Pas de côté d’Emma Bigé
Par Capucine Bourlet Enseignante en arts plastiques et plasticienne
Cet essai m’a été suggéré par un labo de danse improvisée à Toulouse, Experimentalbody, auquel je participe. Sa lecture fluide offre une dimension historique, spirituelle, philosophique, politique et poétique de ce que j’expérimente avec ce collectif. Oui rien que ça ! Lire Emma Bigé, c’est entrer dans la danse par une multitude de pas de côté, avoir envie de se lever non pas pour «se casser» (même si la posture de résistance se sent !) mais pour se mettre en mouvement. C’est aller «vers la relation qui se tisse entre moi et les autres» et réaliser que «nous sommes traversées par l’espace et des gestualités autre qu’humaines».
Tout au long de son écriture, ciselée de justesse et de considération, je me suis sentie une terrestre sans catégorisation découvrant une communauté de chorégraphes et d’activistes à travers le monde – notamment ceux issus de la culture afro-américaine queer. J’ai également retrouvé les pensées des philosophes Donna Haraway, Paul B Preciado et du sociologue Bruno Latour, qui m’ont emmenée vers des réflexions plus incarnées d’une «danse qui se fait et non qui se voit». Une danse que l’autrice explique également d’un point de vue historique : la danse d’improvisation naît aux Etats-Unis dans les années 70 suite à la pratique du chorégraphe Steve Paxton («la petite danse»).
J’ai apprécié qu’elle prenne en compte la question de l’esclavage et porte son attention sur les penseur·euse·s ayant subi l’héritage colonial de notre monde capitaliste. Les résistances existentielles de celleux ayant enduré les affres du passé esclavagiste donnent un ancrage au corps qui devient politique. La réflexion sur la notion du toucher à travers la mémoire des corps arrachés à leur terre m’a émue et permis une lecture décentrée de ma culture occidentale. Sa pensée compost-humaniste tournée vers la création contemporaine nous embarque vers des démarches à l’opposé «des délires d’un corps transhumain glorieux», comme celle du performeur Olive Bieringa qui développe une pratique de mouvements infra et transcorporels dans Resisting Extinction ou Sosa et Niv Acosta dans Siestes noires.

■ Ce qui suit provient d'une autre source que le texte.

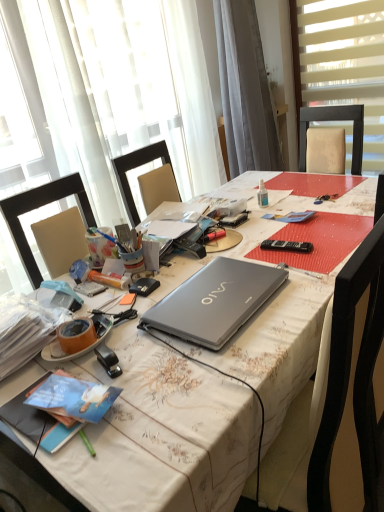
Where is `vacant space to the right of silver metallic laptop at center`? This screenshot has height=512, width=384. vacant space to the right of silver metallic laptop at center is located at coordinates (304, 280).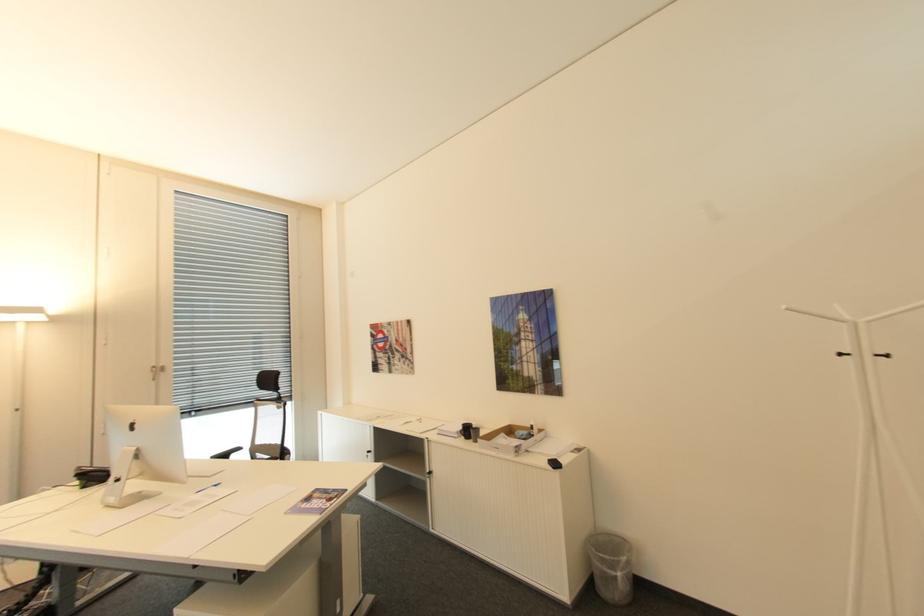
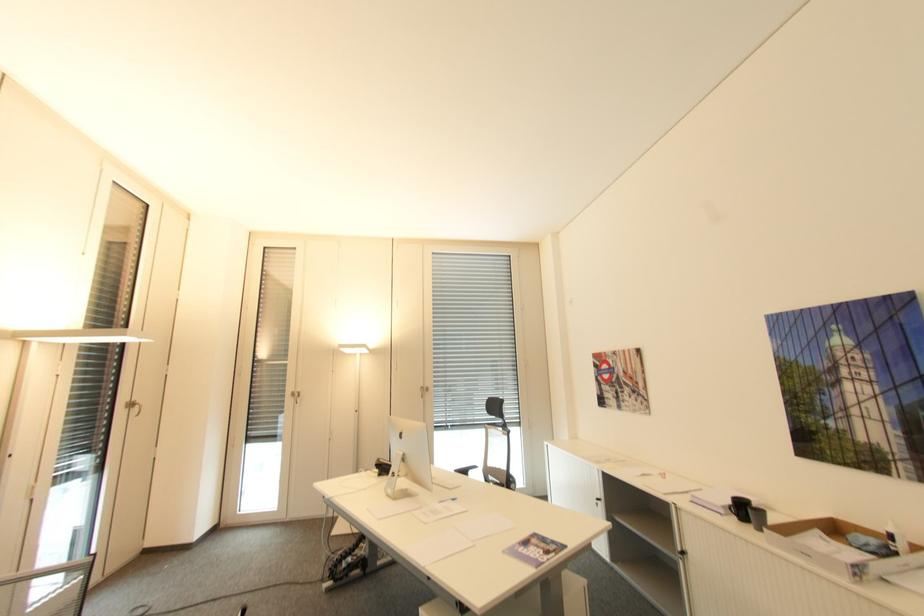
Locate, in the second image, the point that corresponds to [465,427] in the first image.

(734, 501)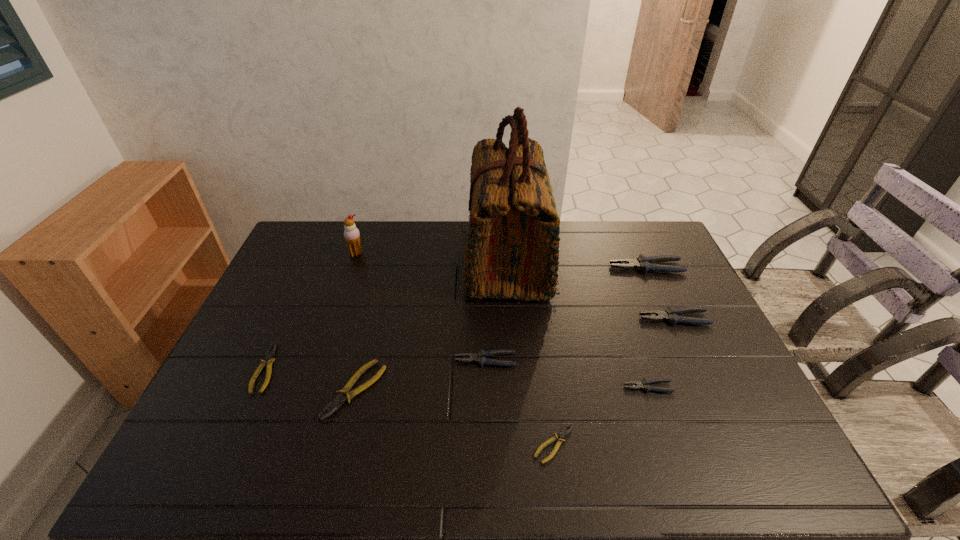
Image resolution: width=960 pixels, height=540 pixels. I want to click on object located at the far right corner, so click(x=643, y=263).

In the image, there is a desktop. Identify the location of vacant area at the far edge. (428, 227).

Identify the location of free spot at the left edge of the desktop. The image size is (960, 540). (299, 269).

You are a GUI agent. You are given a task and a screenshot of the screen. Output one action in this format:
    pyautogui.click(x=<x>, y=<y>)
    Task: Click on the free point at the far left corner
    
    Given the screenshot: What is the action you would take?
    pyautogui.click(x=318, y=226)

I want to click on vacant space at the far right corner of the desktop, so click(x=666, y=242).

Identify the location of unoccupied position between the third tallest object and the third object from left to right. [x=500, y=328].

Identify the location of vacant space in between the third object from left to right and the smallest yellow pliers. (454, 417).

Where is `blank region between the second tallest pliers and the seventh object from right to left`? Image resolution: width=960 pixels, height=540 pixels. blank region between the second tallest pliers and the seventh object from right to left is located at coordinates (515, 354).

Where is `free space between the leftmost object and the second pliers from left to right`? free space between the leftmost object and the second pliers from left to right is located at coordinates (311, 379).

Where is `vacant space that is in between the fifth shortest pliers and the second tallest object`? The image size is (960, 540). vacant space that is in between the fifth shortest pliers and the second tallest object is located at coordinates (420, 307).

Emma Bigé, non sans humour, veut nous amener à penser la danse dans une «affordance» : elle nous invite à en faire le moins possible. Son dernier chapitre «Ne-pasfaire» semble paradoxal pour une écopolitique de la danse mais nous amène à réfléchir sur nos environnements, sur «les choses, nous-mêmes, les autres, les états [qui] délimitent des mélodies gestuelles, des ritournelles». Ce livre se termine sur le mot «tendresse». Ce n’est pas un hasard car elle se définit comme «un mammifère terrestre apprentie licorne» à l’écoute des vibrations terrestres. Et nous appelle «à apprendre à marcher plus délicatement sur la terre et danser peut nous [y] aider». •
Emma Bigé Mouvementements. Écopolitiques de la danse La Découverte, 232 pp., 21 € (ebook : 14,99 €).